Not that she was living on her lonesome. There were two others in the apartment and I gathered that rent was actually lower than in New York (any part of it).
O1 is what I call “boring” and Nefesh B’Nefesh calls “a success story.” She never went home after seminary. Why? “I don’t remember,” she says, which probably means “None of your business.” Anyway, she preferred not to go home, so she stayed. Started on interior design, had trouble with the Hebrew, switched to architecture because she liked that better anyway, and somewhere along the line she made aliya, which helped pay the bills. She started reading Harry Potter in Hebrew.
I tell her about O2, who came on the same flight as I did. Two months ago he was in a Chabad House in the Peruvian Andes. Quothe the rabbi, “L’shana habah b’Yirushalayim.”
Quothe back O2, “Why next year?
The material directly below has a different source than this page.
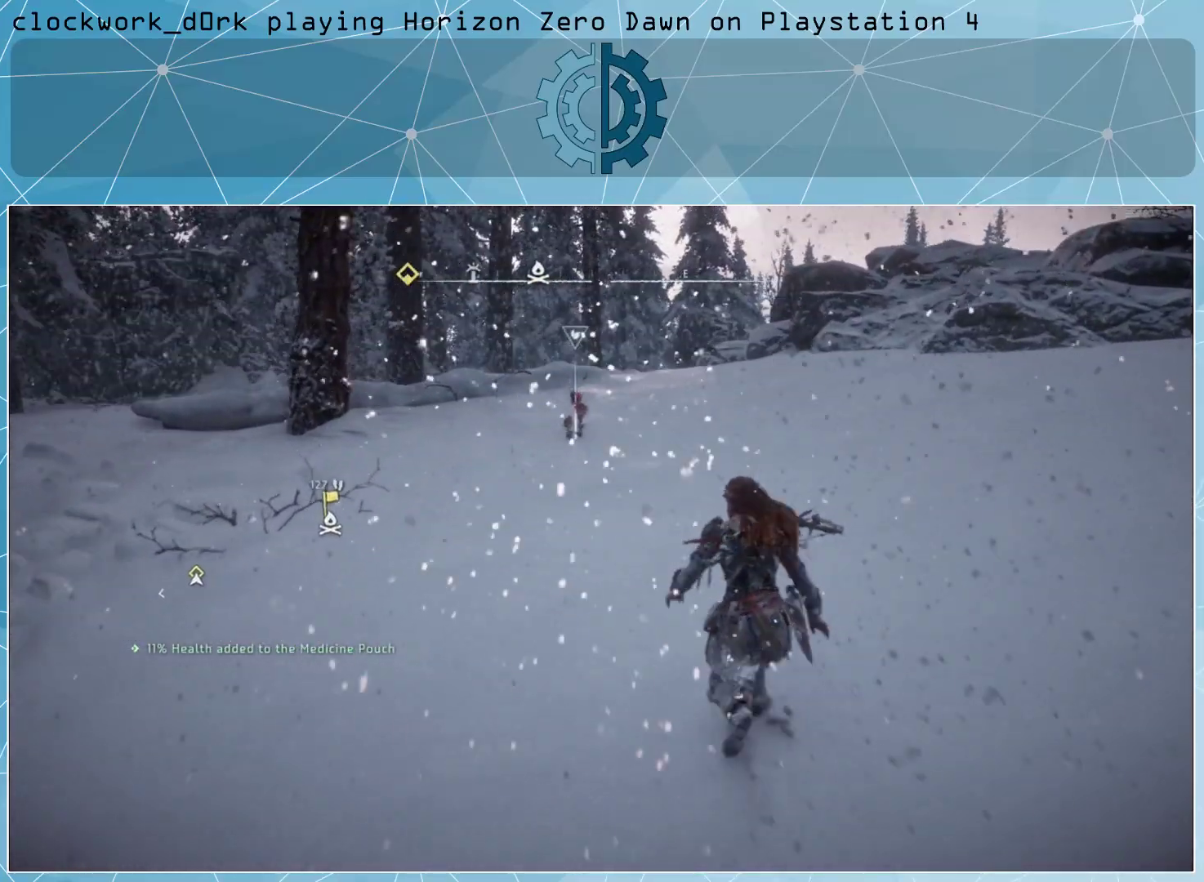
{"buttons": [], "left_stick": "up", "right_stick": "center", "events": [[400, "L3", "up"], [467, "left_stick", "up"]]}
Why not this one?”
So after Shabbos he logged on to Nefesh B’Nefesh and started scanning documents. “It was all online; went like this,” he snapped his fingers. “Two months later, here I am!”
“Well it’s true,” O1 agreed. “Everyone says ‘next year in Jerusalem’ and then keeps sitting on their rear ends in the USA.”
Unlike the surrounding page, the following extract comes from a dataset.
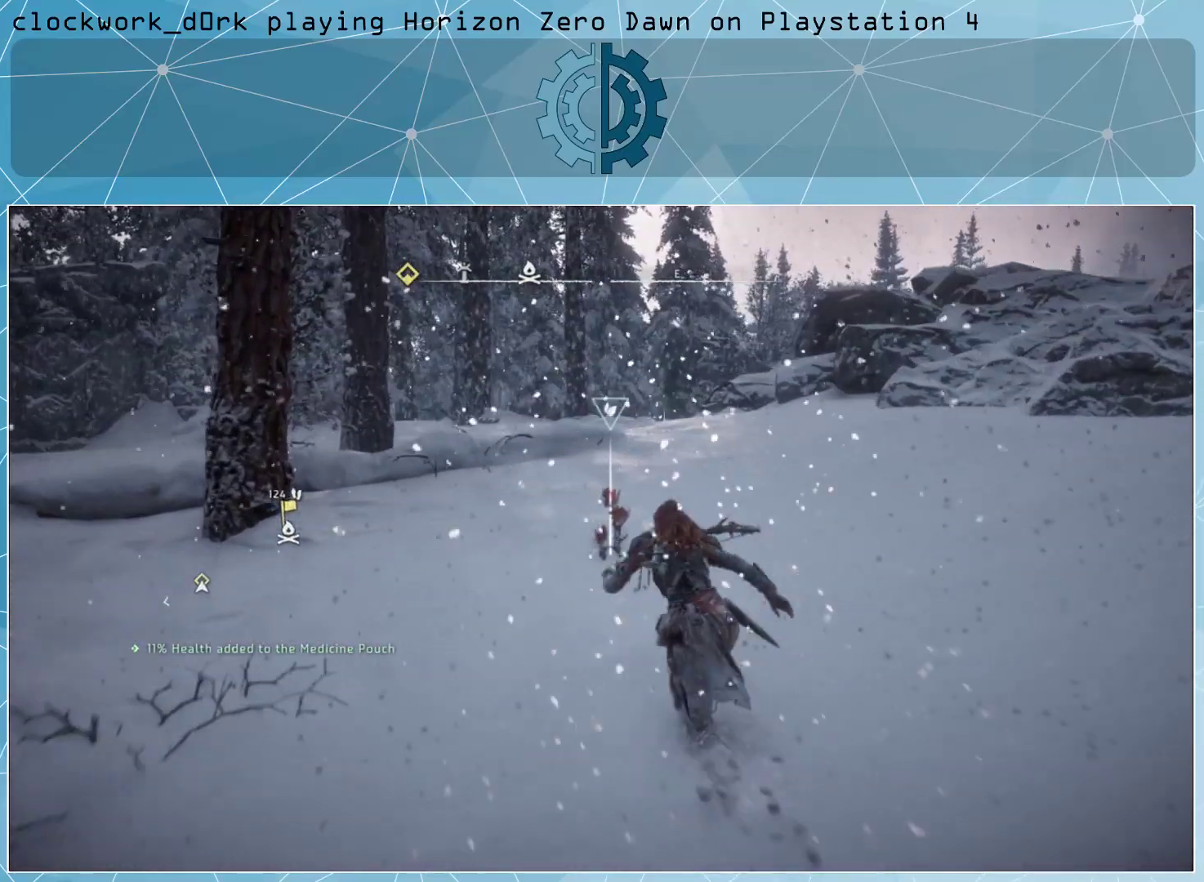
{"buttons": [], "left_stick": "center", "right_stick": "center", "events": [[100, "left_stick", "center"], [300, "TRIANGLE", "down"], [400, "TRIANGLE", "up"]]}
“Well, he is developing a website for a living,” I had to point out.
O1’s advice for olim? “Get an aliya coach. Someone you can run to with all your questions and who knows everything.”
“Where do you get one?” I asked.
“Oh, Nefesh B’Nefesh provides them. You just have to ask.”
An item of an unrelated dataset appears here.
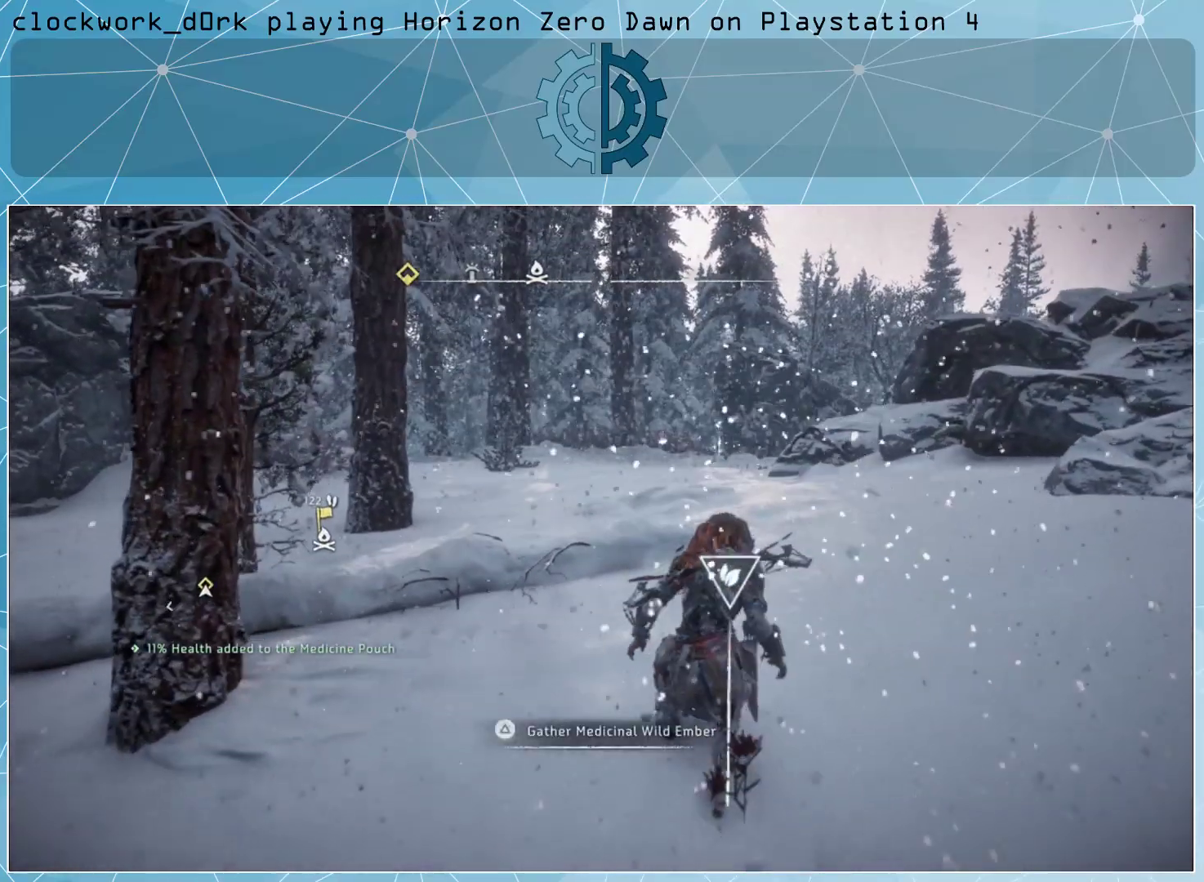
{"buttons": [], "left_stick": "center", "right_stick": "center", "events": []}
O3 flew to Israel from Greece, where he was hanging out and feeling restless. “I guess I got the Zionistic bug,” he said. “So I logged on to NBN.org.il and made aliya. This is where Jews belong. It’s our country – the only one we’ve got.”
“When I see the flag I feel proud. This country is great and wonderful – it’s so much more than the war zone you see on TV. It’s not a war zone, it’s our home and responsibility, and I want to be there,” said O4.
“I just visited and loved it here. No ideological reasons; I just liked it and decided I would move here,” said O5. “I knew it would be hard and I’d have to start at the bottom with a rotten job and work my way up just like any immigrant. No great expectations. But I’ve got a career now and I’m doing well.” She did admit that the last vestige of her American accent is the bane of her existance.
“You know you’re finally comfortable here when you win your first argument,” O6 said.
“Hey, I did that this morning,” O2 grinned. “This girl walked into a cafe blaring music and when I asked her to turn it down she gave me the finger. I told her rude people belong in New York, not Israel, and she should go there if she was going to behave like that.” The teen’s jaw went slack and she didn’t respond.
“Where was this?” I asked.
“Tel Aviv,” O2 said. Of course. Where else? Truth is, you don’t find obnoxious people in the rest of Israel. At least, I haven’t, though granted I haven’t been everywhere.